SRAGEN - Semangat kebersamaan membuncah di Kelurahan Plumbungan, Kecamatan Karangmalang, Kabupaten Sragen, Jawa Tengah. Pada Senin, (4/5/2026), Satuan Tugas (Satgas) TMMD Reguler ke-128 Kodim 0725/Sragen tak sendiri. Mereka bergandengan tangan dengan para relawan dan tak lupa, warga setempat, untuk menyulap lingkungan menjadi lebih asri dan nyaman.
Ini bukan sekadar kerja bakti biasa. Program TMMD, melalui sisi non-fisiknya, berupaya menumbuhkan kesadaran kolektif tentang betapa pentingnya menjaga kebersihan lingkungan. Sebuah upaya mulia yang menyentuh hati, bukan hanya membangun fisik, tapi juga jiwa.

Aktivitas dimulai dengan apel pagi yang khidmat, memastikan setiap langkah terkoordinasi dengan baik. Pelda Budi Susanto, dengan penuh semangat, membagi tugas kepada seluruh personel Satgas, relawan, dan warga. Tak ketinggalan, Lurah Plumbungan, Ibu Leila Yunia Kartikawati, turut hadir mengawasi jalannya kegiatan.
Fokus kerja bakti menyasar titik-titik yang bersentuhan langsung dengan aktivitas warga.

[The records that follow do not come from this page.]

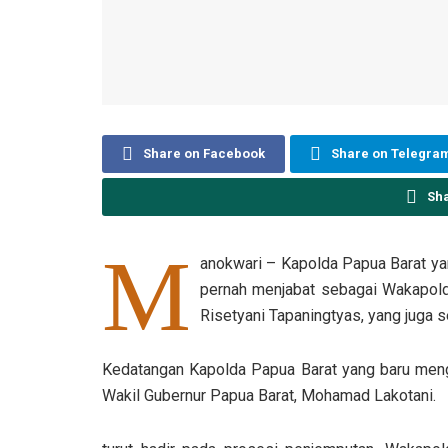
Share on Facebook
Share on Telegra
Sh
M
anokwari – Kapolda Papua Barat yan
pernah menjabat sebagai Wakapold
Risetyani Tapaningtyas, yang juga 
Kedatangan Kapolda Papua Barat yang baru mengga
Wakil Gubernur Papua Barat, Mohamad Lakotani.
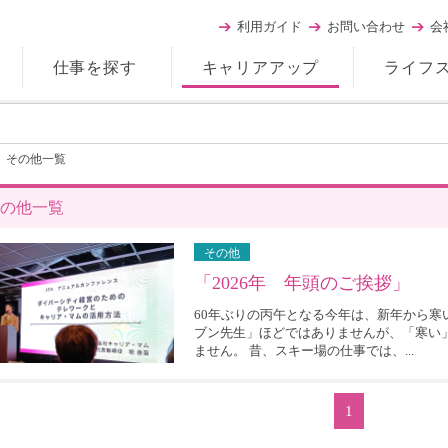
利用ガイド
お問い合わせ
会
仕事を探す
キャリアアップ
ライフ
その他一覧
の他一覧
その他
「2026年 年頭のご挨拶」
60年ぶりの丙午となる今年は、新年から寒
ブン先生」ほどではありませんが、「寒い
ません。 昔、スキー場の仕事では、...
1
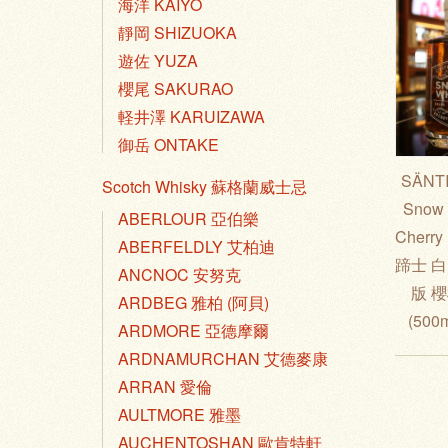
海洋 KAIYO
靜岡 SHIZUOKA
遊佐 YUZA
櫻尾 SAKURAO
軽井澤 KARUIZAWA
御岳 ONTAKE
SÄNTI
Scotch Whisky 蘇格蘭威士忌
Snow 
ABERLOUR 亞伯樂
Cherry
ABERFELDLY 艾柏迪
蹄士 
ANCNOC 安努克
版 
ARDBEG 雅柏 (阿貝)
(500
ARDMORE 亞德摩爾
ARDNAMURCHAN 艾德麥康
ARRAN 愛倫
AULTMORE 雅墨
AUCHENTOSHAN 歐肯特軒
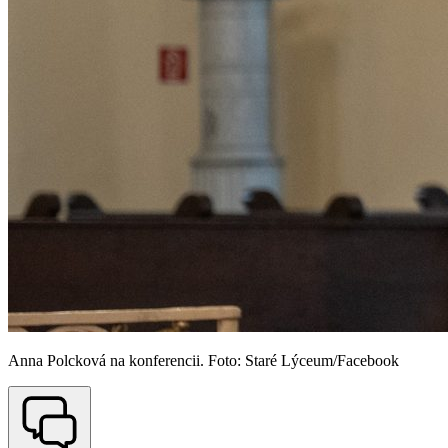
Anna Polcková na konferencii. Foto: Staré Lýceum/Facebook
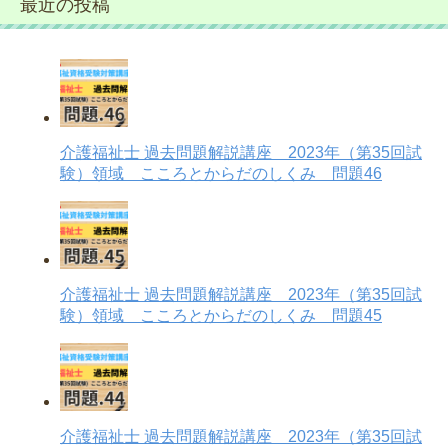
最近の投稿
介護福祉士 過去問題解説講座 2023年（第35回試
験）領域 こころとからだのしくみ 問題46
介護福祉士 過去問題解説講座 2023年（第35回試
験）領域 こころとからだのしくみ 問題45
介護福祉士 過去問題解説講座 2023年（第35回試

Area olahraga kini jauh lebih nyaman untuk beraktivitas, selokan di sepanjang Jalan HOS Cokroaminoto dinormalisasi demi mencegah genangan air yang mengganggu, dan Masjid Djuanda di Kampung Teguhan RT 05 dibersihkan dengan seksama, menciptakan suasana ibadah yang lebih khusyuk dan damai.
Kehadiran TNI di tengah masyarakat disambut hangat oleh Lurah Plumbungan. Beliau mengungkapkan betapa besar dampak positif yang dirasakan.
“Kami menyambut hangat kehadiran TNI di tengah masyarakat. Sinergi ini bukan hanya memperindah lingkungan, tetapi juga memperkuat kebersamaan dan kepedulian warga. Terima kasih kepada seluruh pihak yang telah berkontribusi, ” ujar Ibu Leila Yunia Kartikawati.
Program TMMD Reguler ke-128 ini sendiri telah resmi dibuka pada 22 April 2026 oleh Sekretaris Daerah Provinsi Jawa Tengah, Sumarno, di Desa Puro, Kecamatan Karangmalang. Sungguh sebuah kolaborasi lintas elemen yang menunjukkan bahwa perubahan nyata dapat diciptakan ketika semua pihak bersatu padu.
Dengan perpaduan kegiatan fisik dan non-fisik, TNI bertekad mempercepat pembangunan desa sekaligus merajut kemanunggalan yang erat dengan rakyat. Kerja bakti semacam ini adalah bukti nyata, bagaimana semangat gotong royong mampu melahirkan lingkungan yang lebih sehat dan menumbuhkan budaya positif yang berkelanjutan di hati masyarakat.